* **WRITTEN TASK**
Transcribe, line for line, the stretch of the records from the line containing "Éclairer sans éblouir : les enjeux" through the line containing "nicht möglich.".

**** TASK DATA ****

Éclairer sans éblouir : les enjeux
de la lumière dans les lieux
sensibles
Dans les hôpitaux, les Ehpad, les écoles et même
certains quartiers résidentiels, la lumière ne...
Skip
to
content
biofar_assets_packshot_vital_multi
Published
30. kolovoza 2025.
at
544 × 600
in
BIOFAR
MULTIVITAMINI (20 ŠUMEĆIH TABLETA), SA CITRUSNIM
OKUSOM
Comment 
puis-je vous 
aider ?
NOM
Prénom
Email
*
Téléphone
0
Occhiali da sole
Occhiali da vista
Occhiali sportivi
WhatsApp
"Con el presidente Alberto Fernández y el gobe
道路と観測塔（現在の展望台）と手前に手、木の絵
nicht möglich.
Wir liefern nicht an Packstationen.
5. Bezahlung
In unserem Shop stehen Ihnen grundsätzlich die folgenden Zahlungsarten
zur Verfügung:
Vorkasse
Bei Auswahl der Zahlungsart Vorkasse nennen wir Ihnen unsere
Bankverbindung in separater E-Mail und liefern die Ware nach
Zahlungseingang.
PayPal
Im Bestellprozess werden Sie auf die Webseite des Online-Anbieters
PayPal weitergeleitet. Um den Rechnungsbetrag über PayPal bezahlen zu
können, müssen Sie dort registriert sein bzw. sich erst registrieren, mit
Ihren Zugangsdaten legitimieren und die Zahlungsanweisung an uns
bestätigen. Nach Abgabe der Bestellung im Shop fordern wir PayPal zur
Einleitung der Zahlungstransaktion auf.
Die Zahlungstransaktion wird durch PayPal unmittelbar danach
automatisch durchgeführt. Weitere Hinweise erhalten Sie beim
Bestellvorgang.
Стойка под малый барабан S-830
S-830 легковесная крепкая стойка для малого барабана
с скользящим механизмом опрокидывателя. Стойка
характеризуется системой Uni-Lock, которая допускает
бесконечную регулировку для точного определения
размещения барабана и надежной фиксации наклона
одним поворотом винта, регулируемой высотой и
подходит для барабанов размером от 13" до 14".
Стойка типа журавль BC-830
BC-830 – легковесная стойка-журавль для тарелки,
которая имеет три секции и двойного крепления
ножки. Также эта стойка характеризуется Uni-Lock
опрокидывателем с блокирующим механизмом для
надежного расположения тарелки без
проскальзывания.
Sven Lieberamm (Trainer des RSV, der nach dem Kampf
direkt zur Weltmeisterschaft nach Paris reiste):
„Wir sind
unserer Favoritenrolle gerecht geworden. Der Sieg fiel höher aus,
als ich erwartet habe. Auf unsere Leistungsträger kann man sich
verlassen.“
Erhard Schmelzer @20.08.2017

****
**** TASK DATA ****

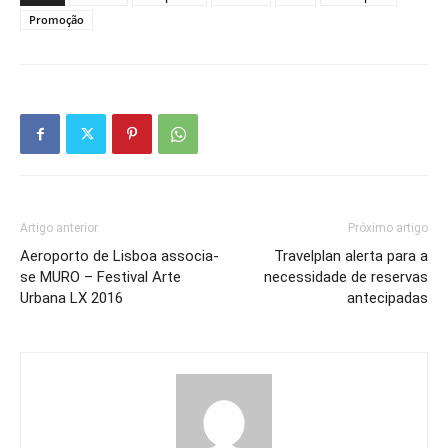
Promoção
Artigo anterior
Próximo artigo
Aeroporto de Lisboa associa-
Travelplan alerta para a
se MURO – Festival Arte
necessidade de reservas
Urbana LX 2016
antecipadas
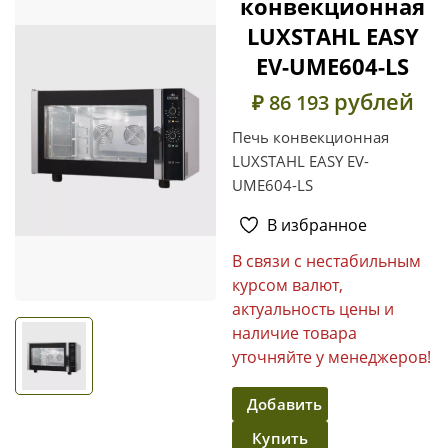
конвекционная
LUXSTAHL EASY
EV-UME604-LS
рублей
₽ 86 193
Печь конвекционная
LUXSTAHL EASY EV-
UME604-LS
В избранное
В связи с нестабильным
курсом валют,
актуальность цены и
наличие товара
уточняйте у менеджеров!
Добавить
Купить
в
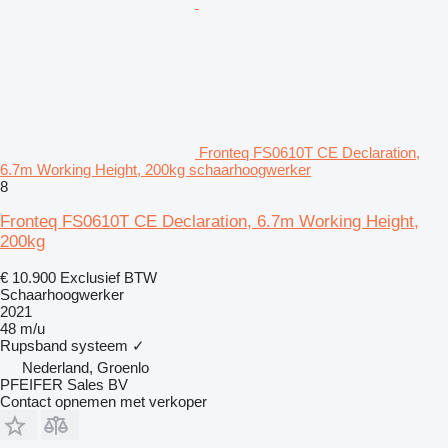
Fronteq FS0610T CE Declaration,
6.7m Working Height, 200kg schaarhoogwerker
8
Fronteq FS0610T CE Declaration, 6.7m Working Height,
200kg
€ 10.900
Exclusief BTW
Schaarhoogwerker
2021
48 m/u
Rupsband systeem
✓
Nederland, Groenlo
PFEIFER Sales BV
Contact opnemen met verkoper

****

* **PROBLEM SOLUTION**
Éclairer sans éblouir : les enjeux
de la lumière dans les lieux
sensibles
Dans les hôpitaux, les Ehpad, les écoles et même
certains quartiers résidentiels, la lumière ne...
Skip
to
content
biofar_assets_packshot_vital_multi
Published
30. kolovoza 2025.
at
544 × 600
in
BIOFAR
MULTIVITAMINI (20 ŠUMEĆIH TABLETA), SA CITRUSNIM
OKUSOM
Comment 
puis-je vous 
aider ?
NOM
Prénom
Email
*
Téléphone
0
Occhiali da sole
Occhiali da vista
Occhiali sportivi
WhatsApp
"Con el presidente Alberto Fernández y el gobe
道路と観測塔（現在の展望台）と手前に手、木の絵
nicht möglich.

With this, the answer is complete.